(Supplied text begins)

A Farewell to Readers
Editor’s Note: The past few years have been a turbulent time. After a pandemic, the 2020 elections and fears of nuclear Armageddon, we’ve been through a lot. I want to thank you for sticking around and reading this newsletter through it all. That’s why it’s bittersweet to tell you that this is the last issue of this newsletter. But the news isn’t all bad: You will continue to receive sharp commentary and analysis on what’s happening in the world from fresh vantage points in our Opinion Today newsletter, sent Monday through Saturday. Sign up here to make sure it lands in your inbox.
When I started writing Debatable in 2019, my hope was to create a newsletter that could offer an entry point into some of the moment’s most pressing and impenetrable-seeming disagreements. In the years since, I’ve been heartened to hear that at least for some readers, it has served that purpose, helping you to cut through the high dudgeon of the hot-take industrial complex and to better figure out — or in some cases, reconsider — where you stand.
So for the last issue of this newsletter, I wanted to gather some past editions that I think might continue to be useful for months and even years to come. (Most of the others will still live on The Times’s website.) I’ll still be here at Opinion, working on other projects. But for now: Thank you for reading.
In the many instances when I mentioned to friends or other journalists that I was writing an edition of this newsletter on climate change, I often got a quizzical response: In view of the overwhelming scientific consensus on the issue, what more was there really left to debate?
Quite a lot, as it turned out. For starters: Is it even politically and technologically possible for the United States to meet the Paris Agreement’s goal of zeroing out greenhouse gas emissions by 2050? And given that the United States has done more than any other country to contribute to climate change, what does it owe the rest of the world?
The challenge of decarbonization also raises profound questions about how our economic system may need to change in the coming years, in ways both large and small. Is Americans’ love of cars — even if they are replaced with electric ones — and gas stoves sustainable? To expedite the renewable energy transition, would a carbon tax suffice, or do we need a more sweeping industrial policy like the Green New Deal? On a planet with finite resources, might rich countries even need to shrink their economies?
As the costs of climate change mount — and they will, for the next few decades at least, no matter what we do now — attention is turning toward the urgency and limits of adapting to a hotter planet. Should humanity start to approach those limits, it will go looking with increasing desperation for technological solutions to the crisis, each of which courts factions of boosters and detractors: lab-grown meat, old-fashioned nuclear fission, nascent nuclear fusion — even turning the sky white.
The status of democracy, here and abroad
Political scientists and pundits have for years expressed fears that American democracy is in a bad way, imperiled by a too-powerful presidency, a “rogue” Supreme Court in dire need of reform and the slow death of the Voting Rights Act. But the Jan. 6 attack on the Capitol raised the stakes: Suddenly, people were debating whether American democracy was about to collapse, whether in the aftermath of a stolen presidential election or in the fires of a second civil war.
The resurgence of authoritarian politics is a global concern: According to data from V-Dem, a monitoring institute based in Sweden, more democracies were deteriorating, and even slipping into autocracy, in 2021 than at any point in the past 50 years. But recently, as my colleague Amanda Taub wrote in The Interpreter newsletter last month, those findings have gotten pushback. For now, Taub’s remains an open question: “Is global democracy in decline — or is it just a vibe?”

(Supplied text ends)
(Raw data begins)

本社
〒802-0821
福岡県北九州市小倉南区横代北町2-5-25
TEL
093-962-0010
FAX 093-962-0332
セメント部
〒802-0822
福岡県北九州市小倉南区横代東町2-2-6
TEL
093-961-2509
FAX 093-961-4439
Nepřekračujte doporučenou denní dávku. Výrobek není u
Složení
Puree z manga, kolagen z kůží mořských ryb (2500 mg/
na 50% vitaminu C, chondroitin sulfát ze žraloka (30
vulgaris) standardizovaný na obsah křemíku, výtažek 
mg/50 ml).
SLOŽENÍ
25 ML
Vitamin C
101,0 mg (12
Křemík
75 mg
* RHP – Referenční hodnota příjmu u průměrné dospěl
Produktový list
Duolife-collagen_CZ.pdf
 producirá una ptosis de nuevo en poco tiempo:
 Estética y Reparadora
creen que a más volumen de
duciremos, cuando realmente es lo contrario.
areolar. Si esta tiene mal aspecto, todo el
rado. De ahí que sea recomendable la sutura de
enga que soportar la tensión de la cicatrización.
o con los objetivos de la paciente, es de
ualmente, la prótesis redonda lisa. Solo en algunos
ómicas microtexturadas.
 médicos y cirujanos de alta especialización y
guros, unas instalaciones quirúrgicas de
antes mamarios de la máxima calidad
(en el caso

(Raw data ends)
(Raw data begins)

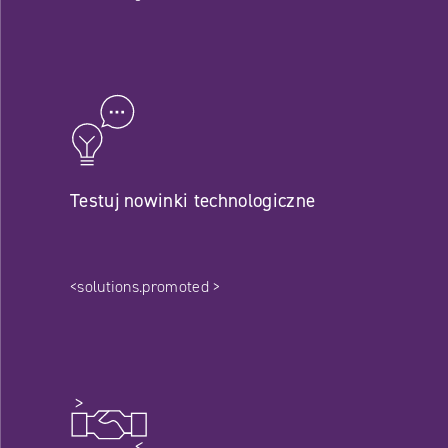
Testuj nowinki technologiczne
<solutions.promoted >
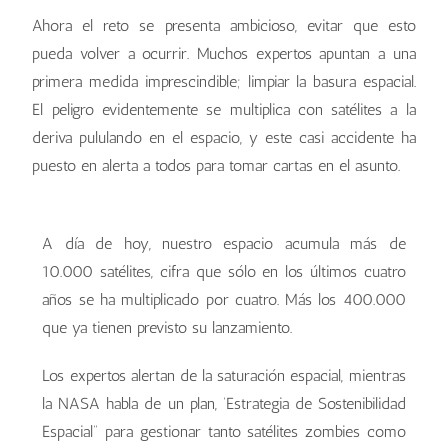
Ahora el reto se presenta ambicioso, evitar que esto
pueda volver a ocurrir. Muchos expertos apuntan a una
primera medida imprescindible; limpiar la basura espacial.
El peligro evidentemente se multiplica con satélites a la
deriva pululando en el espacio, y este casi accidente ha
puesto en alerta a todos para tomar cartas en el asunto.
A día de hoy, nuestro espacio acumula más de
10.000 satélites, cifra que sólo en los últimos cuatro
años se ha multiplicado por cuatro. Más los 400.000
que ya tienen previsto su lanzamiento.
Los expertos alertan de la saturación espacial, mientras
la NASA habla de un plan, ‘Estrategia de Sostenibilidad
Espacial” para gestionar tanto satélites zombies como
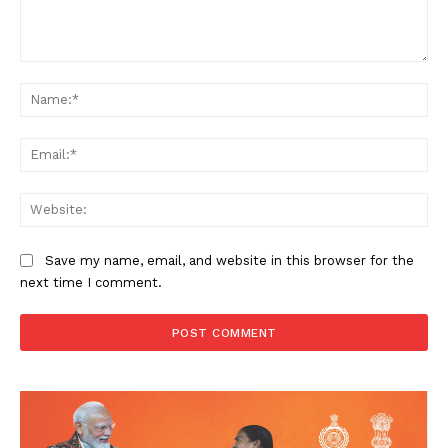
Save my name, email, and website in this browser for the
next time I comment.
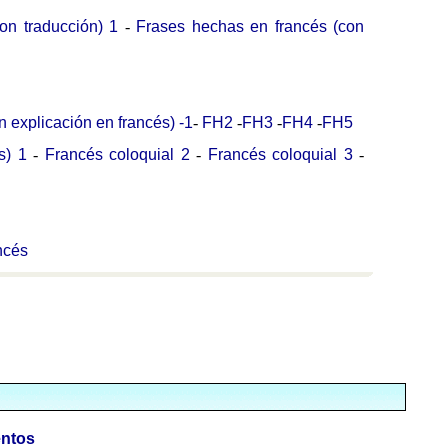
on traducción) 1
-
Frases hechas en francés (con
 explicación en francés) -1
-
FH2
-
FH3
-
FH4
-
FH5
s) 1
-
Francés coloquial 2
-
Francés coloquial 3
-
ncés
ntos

(Raw data ends)
(Raw data begins)

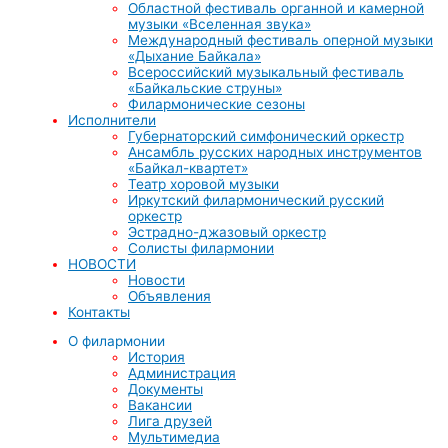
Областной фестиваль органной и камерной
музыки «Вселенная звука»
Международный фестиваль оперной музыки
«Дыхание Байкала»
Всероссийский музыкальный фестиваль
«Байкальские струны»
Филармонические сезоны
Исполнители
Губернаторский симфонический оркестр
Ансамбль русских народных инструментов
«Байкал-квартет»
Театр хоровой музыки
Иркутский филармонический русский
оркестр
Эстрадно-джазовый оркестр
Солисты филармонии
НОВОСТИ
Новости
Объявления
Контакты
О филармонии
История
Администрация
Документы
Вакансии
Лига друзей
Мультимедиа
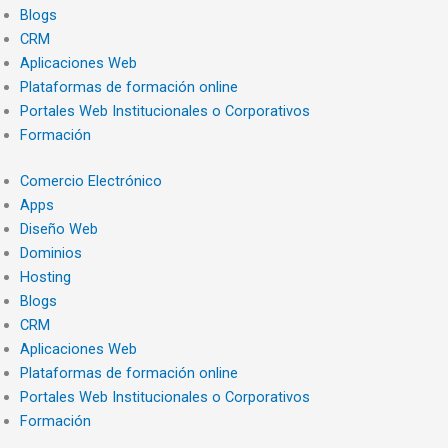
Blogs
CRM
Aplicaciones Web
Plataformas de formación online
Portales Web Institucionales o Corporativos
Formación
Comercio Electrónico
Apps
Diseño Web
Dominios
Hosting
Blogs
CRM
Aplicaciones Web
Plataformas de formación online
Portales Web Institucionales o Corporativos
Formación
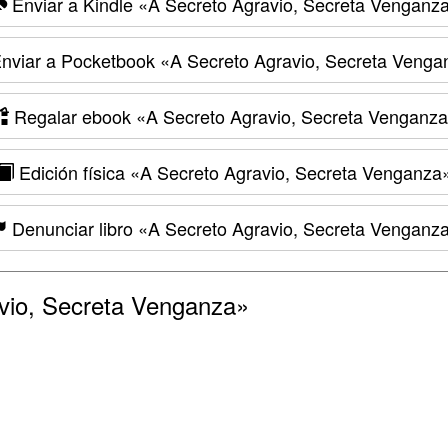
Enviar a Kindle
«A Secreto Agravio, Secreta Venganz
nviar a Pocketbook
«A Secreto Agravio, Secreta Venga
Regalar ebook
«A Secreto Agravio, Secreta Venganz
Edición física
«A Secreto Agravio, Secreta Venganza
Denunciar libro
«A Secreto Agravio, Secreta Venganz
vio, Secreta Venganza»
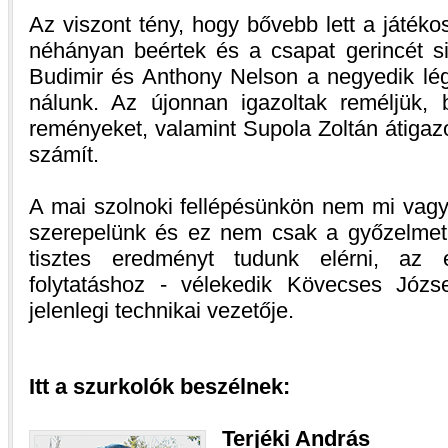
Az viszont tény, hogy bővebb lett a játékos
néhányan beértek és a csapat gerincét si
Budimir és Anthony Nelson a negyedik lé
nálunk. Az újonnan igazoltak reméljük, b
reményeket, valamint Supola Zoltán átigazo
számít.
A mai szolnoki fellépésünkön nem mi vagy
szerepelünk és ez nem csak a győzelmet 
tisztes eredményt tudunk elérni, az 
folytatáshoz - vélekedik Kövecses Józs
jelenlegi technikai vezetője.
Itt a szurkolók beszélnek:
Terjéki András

(Raw data ends)

> [What is required]: According to the farewell note, in what year was Debatable first written? The material was taken from a separate source.

> [Your solution]: 2019.